[DIRECTIONS FOR THIS TASK]: In the entries below, spot each line with the word "that" and copy it.

-------------------------

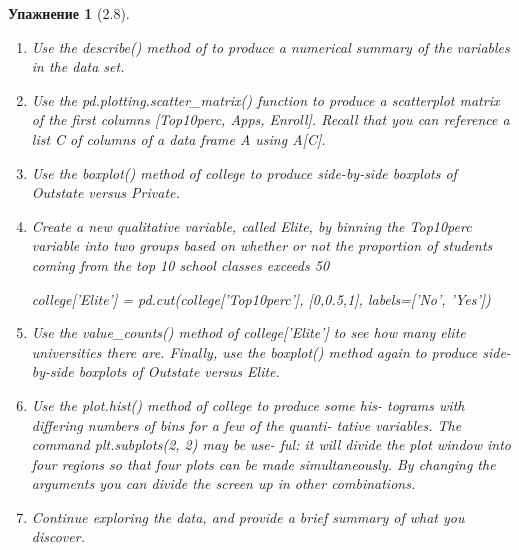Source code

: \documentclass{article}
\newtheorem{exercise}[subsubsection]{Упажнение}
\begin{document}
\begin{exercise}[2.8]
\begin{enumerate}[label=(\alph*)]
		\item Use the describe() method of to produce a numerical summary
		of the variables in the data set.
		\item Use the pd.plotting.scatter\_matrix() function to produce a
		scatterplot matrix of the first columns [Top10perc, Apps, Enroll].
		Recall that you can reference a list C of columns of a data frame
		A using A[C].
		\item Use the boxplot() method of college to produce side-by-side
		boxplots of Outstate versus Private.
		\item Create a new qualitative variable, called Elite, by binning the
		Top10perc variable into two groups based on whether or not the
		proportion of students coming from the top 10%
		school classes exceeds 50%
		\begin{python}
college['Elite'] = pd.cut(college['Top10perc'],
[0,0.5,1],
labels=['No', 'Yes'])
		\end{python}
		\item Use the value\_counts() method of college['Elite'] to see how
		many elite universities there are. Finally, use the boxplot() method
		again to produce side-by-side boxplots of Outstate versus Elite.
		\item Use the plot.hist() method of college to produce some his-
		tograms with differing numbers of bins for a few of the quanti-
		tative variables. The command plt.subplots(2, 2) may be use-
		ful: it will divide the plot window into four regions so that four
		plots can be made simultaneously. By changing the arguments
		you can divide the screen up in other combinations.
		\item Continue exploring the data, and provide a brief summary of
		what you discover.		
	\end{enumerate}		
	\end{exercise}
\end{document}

-------------------------

[TASK OUTPUT]:
		Recall that you can reference a list C of columns of a data frame
		ful: it will divide the plot window into four regions so that four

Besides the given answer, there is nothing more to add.